◆ Required work ◆
Edit the items from the beginning of the records through the line containing "text_box while (има", inclusive, so that "Identify" becomes "Locate". Reproduce those lines with nothing else changed.

◆ Extracted information ◆
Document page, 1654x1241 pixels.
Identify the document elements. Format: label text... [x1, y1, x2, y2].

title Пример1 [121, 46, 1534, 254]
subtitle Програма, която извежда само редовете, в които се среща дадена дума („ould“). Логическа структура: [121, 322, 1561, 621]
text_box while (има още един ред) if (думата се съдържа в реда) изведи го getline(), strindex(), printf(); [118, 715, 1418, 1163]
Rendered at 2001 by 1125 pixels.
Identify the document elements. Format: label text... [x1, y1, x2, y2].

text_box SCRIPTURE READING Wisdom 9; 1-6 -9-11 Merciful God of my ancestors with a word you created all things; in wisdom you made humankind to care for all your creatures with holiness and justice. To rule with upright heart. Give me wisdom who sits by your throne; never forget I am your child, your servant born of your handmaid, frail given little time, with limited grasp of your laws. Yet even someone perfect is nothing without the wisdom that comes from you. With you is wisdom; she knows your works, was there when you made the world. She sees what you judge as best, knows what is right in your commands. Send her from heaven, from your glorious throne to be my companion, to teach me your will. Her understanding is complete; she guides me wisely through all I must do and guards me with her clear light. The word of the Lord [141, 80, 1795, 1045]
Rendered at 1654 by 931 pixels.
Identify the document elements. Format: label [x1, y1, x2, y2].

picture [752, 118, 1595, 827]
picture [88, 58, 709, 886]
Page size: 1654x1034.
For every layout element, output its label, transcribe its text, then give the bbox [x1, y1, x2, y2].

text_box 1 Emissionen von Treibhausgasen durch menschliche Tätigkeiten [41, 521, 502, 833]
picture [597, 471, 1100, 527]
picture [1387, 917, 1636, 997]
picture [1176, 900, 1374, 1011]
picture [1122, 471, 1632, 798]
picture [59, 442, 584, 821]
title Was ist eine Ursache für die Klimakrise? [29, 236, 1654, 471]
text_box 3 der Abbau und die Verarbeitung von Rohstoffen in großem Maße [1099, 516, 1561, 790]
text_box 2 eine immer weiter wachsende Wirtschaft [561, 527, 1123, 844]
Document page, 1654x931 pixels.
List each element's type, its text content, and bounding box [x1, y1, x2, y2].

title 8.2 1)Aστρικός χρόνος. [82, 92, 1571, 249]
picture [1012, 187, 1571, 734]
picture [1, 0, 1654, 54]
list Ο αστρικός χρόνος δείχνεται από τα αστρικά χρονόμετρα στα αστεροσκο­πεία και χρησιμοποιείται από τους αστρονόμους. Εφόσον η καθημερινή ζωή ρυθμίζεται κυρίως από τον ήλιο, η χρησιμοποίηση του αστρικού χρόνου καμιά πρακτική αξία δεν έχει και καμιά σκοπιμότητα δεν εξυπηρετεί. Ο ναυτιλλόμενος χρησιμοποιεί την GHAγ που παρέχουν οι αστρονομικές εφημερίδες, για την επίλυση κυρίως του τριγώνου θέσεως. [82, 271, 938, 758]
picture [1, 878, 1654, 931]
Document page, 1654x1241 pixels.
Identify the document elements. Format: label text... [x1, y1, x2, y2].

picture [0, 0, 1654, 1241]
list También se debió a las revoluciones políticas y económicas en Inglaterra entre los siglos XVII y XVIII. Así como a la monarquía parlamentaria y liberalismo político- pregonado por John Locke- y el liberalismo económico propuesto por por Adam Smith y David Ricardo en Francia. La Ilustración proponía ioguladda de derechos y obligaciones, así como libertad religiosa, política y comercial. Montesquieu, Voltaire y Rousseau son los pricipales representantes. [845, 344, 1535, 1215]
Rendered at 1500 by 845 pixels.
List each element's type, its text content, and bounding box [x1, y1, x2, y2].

◆ Output of the task ◆
Document page, 1654x1241 pixels.
Locate the document elements. Format: label text... [x1, y1, x2, y2].

title Пример1 [121, 46, 1534, 254]
subtitle Програма, която извежда само редовете, в които се среща дадена дума („ould“). Логическа структура: [121, 322, 1561, 621]
text_box while (има още един ред) if (думата се съдържа в реда) изведи го getline(), strindex(), printf(); [118, 715, 1418, 1163]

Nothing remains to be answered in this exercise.